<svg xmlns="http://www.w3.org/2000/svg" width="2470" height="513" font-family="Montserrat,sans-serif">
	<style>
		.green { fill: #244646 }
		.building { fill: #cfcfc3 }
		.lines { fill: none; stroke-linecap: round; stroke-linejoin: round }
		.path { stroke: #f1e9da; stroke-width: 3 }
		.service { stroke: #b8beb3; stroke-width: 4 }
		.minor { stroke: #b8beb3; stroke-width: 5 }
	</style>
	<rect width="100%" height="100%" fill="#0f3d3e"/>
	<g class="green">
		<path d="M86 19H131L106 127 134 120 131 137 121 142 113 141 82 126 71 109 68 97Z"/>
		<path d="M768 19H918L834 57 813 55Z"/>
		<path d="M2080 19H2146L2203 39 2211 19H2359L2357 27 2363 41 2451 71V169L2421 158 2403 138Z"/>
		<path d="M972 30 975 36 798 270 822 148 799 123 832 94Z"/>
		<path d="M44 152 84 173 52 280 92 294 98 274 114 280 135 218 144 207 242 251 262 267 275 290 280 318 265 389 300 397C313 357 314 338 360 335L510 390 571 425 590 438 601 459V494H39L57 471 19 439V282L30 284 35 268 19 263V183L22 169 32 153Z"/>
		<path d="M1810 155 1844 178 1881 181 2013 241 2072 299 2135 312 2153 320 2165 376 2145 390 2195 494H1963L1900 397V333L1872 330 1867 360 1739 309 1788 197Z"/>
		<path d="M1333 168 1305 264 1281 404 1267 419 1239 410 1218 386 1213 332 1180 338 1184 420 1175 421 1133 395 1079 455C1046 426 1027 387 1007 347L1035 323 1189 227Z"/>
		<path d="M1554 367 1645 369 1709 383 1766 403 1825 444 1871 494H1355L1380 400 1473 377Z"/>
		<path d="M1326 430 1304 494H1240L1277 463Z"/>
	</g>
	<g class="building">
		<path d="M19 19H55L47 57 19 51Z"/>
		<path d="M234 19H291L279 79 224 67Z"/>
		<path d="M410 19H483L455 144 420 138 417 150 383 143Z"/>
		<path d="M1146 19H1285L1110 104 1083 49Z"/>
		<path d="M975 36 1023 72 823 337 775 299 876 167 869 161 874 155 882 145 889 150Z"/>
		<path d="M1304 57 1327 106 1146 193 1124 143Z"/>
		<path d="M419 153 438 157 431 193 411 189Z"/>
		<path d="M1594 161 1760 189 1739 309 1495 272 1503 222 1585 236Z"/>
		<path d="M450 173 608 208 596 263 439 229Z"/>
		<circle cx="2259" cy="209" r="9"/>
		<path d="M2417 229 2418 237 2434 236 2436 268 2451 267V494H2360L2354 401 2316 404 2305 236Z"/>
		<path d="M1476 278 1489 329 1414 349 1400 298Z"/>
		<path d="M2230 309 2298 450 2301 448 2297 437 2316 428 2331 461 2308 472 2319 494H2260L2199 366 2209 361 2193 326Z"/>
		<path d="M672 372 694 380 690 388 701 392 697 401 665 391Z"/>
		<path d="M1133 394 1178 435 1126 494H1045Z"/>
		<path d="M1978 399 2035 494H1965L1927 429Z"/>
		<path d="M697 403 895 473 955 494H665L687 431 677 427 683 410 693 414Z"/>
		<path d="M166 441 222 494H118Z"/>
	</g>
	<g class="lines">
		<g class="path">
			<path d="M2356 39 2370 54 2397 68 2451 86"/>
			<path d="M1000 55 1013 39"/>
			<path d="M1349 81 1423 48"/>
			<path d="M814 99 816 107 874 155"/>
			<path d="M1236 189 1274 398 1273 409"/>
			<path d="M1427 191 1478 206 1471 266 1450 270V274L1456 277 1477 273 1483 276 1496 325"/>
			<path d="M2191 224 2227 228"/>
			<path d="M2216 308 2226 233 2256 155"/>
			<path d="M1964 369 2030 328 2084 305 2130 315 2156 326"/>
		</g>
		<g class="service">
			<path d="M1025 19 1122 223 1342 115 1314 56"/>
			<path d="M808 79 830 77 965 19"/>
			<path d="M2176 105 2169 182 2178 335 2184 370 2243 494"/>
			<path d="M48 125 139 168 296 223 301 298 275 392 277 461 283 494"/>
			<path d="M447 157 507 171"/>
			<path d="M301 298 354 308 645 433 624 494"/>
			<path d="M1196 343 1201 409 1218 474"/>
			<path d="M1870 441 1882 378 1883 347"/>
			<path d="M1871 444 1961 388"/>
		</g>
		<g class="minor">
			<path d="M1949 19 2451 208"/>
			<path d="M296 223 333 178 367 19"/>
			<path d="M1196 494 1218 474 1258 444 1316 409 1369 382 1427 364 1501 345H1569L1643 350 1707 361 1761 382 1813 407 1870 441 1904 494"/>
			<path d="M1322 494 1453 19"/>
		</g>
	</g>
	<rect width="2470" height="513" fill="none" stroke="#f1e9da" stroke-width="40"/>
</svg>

--

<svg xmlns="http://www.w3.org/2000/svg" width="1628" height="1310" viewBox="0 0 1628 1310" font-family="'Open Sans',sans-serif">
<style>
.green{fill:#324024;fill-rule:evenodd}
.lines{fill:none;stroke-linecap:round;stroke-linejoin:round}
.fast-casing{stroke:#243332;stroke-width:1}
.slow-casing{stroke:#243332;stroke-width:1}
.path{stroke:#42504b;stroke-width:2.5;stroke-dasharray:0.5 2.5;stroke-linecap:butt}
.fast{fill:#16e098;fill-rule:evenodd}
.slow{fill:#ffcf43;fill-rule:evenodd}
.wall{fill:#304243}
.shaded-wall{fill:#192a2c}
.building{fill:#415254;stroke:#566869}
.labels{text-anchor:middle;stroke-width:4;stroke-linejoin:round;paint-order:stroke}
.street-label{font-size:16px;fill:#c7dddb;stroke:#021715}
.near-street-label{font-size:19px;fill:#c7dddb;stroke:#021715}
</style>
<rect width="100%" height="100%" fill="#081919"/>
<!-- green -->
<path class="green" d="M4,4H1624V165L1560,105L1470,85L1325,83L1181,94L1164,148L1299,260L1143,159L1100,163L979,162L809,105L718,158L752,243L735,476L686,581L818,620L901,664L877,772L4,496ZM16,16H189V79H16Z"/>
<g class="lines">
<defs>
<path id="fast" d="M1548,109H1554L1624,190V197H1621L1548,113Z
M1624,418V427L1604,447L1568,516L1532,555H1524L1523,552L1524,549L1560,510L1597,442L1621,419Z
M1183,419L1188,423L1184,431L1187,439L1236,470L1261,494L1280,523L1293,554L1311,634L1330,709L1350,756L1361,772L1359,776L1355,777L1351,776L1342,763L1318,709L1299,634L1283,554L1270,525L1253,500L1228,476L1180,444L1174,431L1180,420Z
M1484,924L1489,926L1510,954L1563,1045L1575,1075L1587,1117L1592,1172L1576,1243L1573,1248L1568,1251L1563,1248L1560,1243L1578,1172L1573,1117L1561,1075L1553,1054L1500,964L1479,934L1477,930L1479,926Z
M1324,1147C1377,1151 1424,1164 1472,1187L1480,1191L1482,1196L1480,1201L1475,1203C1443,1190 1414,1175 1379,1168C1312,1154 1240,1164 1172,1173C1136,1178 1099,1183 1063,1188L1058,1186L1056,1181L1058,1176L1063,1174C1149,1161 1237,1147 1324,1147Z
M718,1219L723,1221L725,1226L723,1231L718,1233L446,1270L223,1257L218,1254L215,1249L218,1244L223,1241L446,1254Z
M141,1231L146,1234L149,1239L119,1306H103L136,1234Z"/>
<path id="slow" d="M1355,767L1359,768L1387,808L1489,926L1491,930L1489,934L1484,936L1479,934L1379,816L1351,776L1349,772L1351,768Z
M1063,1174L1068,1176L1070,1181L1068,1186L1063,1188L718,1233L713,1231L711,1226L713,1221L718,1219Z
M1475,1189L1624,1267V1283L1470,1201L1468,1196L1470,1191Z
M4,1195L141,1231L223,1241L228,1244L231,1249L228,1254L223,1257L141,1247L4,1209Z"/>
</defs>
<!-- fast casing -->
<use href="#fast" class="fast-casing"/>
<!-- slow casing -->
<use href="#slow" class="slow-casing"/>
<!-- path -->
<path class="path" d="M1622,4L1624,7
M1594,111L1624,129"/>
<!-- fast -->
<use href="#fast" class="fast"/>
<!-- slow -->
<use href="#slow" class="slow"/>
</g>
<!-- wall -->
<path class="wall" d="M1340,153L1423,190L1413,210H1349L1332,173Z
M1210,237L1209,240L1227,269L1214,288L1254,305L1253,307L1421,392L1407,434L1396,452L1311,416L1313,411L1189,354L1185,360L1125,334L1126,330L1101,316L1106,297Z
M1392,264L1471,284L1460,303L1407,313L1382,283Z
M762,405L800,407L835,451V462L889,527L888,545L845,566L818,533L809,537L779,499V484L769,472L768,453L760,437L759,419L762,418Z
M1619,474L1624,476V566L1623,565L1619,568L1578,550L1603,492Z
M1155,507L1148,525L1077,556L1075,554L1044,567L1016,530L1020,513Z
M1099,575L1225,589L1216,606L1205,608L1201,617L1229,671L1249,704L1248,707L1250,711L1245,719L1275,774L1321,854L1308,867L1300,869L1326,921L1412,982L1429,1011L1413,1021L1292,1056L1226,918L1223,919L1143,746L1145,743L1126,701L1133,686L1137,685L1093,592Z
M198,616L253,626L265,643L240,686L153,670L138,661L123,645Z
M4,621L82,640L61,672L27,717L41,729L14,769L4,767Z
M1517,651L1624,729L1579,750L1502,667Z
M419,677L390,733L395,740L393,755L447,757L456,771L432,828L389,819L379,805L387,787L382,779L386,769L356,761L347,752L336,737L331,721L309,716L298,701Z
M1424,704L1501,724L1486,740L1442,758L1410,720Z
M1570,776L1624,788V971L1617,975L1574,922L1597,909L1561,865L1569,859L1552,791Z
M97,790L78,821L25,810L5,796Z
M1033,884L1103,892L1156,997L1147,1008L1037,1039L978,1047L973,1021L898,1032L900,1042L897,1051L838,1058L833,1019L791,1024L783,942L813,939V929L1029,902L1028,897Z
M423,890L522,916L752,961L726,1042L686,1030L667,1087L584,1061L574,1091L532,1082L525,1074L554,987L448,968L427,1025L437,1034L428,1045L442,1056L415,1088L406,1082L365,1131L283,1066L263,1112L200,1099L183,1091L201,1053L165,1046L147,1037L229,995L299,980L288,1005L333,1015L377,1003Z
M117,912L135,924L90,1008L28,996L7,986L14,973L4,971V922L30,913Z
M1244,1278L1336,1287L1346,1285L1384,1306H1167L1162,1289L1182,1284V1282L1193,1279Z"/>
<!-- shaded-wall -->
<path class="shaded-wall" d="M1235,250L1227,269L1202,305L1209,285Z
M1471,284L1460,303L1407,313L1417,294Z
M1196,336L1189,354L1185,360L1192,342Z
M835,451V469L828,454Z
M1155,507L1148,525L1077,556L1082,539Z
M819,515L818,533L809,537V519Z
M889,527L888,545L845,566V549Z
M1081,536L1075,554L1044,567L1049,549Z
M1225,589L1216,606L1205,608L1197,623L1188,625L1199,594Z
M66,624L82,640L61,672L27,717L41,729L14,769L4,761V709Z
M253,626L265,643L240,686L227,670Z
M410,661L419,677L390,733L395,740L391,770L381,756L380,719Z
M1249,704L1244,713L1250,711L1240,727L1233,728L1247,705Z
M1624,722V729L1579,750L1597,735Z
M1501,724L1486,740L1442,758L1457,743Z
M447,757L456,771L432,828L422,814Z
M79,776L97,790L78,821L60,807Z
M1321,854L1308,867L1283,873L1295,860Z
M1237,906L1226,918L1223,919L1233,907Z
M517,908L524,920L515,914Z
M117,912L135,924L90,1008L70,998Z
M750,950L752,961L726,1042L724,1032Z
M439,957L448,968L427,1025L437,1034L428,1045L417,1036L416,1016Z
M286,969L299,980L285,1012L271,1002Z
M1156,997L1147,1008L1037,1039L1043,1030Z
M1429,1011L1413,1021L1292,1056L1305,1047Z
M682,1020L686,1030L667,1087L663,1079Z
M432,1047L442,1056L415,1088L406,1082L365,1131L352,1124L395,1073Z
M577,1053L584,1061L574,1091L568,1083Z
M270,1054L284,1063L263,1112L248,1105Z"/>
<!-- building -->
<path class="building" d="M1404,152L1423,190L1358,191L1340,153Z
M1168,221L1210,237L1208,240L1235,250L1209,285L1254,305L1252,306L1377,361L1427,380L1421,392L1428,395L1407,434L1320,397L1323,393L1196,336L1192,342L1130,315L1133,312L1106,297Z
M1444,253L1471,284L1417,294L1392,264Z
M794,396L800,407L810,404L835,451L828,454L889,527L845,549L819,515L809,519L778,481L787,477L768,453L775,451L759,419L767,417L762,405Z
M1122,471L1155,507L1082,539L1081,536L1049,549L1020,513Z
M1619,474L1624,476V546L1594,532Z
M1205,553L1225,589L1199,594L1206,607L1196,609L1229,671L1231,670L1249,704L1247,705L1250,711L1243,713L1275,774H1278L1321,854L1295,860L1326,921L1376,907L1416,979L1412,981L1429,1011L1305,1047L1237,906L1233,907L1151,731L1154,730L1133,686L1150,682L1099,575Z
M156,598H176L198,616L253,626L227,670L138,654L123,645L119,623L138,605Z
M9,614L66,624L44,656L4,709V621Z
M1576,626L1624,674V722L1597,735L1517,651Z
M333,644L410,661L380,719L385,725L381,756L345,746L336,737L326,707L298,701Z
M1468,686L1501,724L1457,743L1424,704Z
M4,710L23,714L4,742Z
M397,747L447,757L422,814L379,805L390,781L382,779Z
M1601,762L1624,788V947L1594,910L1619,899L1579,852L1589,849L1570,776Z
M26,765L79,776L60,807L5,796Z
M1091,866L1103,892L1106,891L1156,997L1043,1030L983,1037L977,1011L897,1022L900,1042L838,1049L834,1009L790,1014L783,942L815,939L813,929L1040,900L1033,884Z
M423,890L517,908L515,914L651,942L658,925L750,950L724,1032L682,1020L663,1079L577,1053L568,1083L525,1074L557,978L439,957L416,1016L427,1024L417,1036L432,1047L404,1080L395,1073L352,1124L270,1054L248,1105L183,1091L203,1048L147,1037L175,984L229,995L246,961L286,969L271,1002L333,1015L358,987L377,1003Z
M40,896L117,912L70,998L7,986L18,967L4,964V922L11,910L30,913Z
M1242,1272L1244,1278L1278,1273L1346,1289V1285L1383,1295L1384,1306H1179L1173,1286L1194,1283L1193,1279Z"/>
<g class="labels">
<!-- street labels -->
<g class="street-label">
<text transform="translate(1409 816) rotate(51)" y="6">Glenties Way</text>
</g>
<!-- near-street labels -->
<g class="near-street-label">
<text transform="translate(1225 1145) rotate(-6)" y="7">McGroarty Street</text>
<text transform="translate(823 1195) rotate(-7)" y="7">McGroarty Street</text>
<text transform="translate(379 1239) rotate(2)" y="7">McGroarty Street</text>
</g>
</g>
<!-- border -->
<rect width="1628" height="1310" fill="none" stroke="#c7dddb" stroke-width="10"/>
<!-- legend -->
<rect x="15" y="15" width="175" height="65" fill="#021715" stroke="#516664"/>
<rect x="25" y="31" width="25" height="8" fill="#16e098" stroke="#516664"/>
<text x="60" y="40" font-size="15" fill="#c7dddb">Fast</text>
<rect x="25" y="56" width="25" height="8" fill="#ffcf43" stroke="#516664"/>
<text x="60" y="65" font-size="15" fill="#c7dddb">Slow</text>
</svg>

TASK ITEM:
Whichever lines of the data include the word "rule", pull them out.

SOLUTION FOR THIS TASK:
.green{fill:#324024;fill-rule:evenodd}
.fast{fill:#16e098;fill-rule:evenodd}
.slow{fill:#ffcf43;fill-rule:evenodd}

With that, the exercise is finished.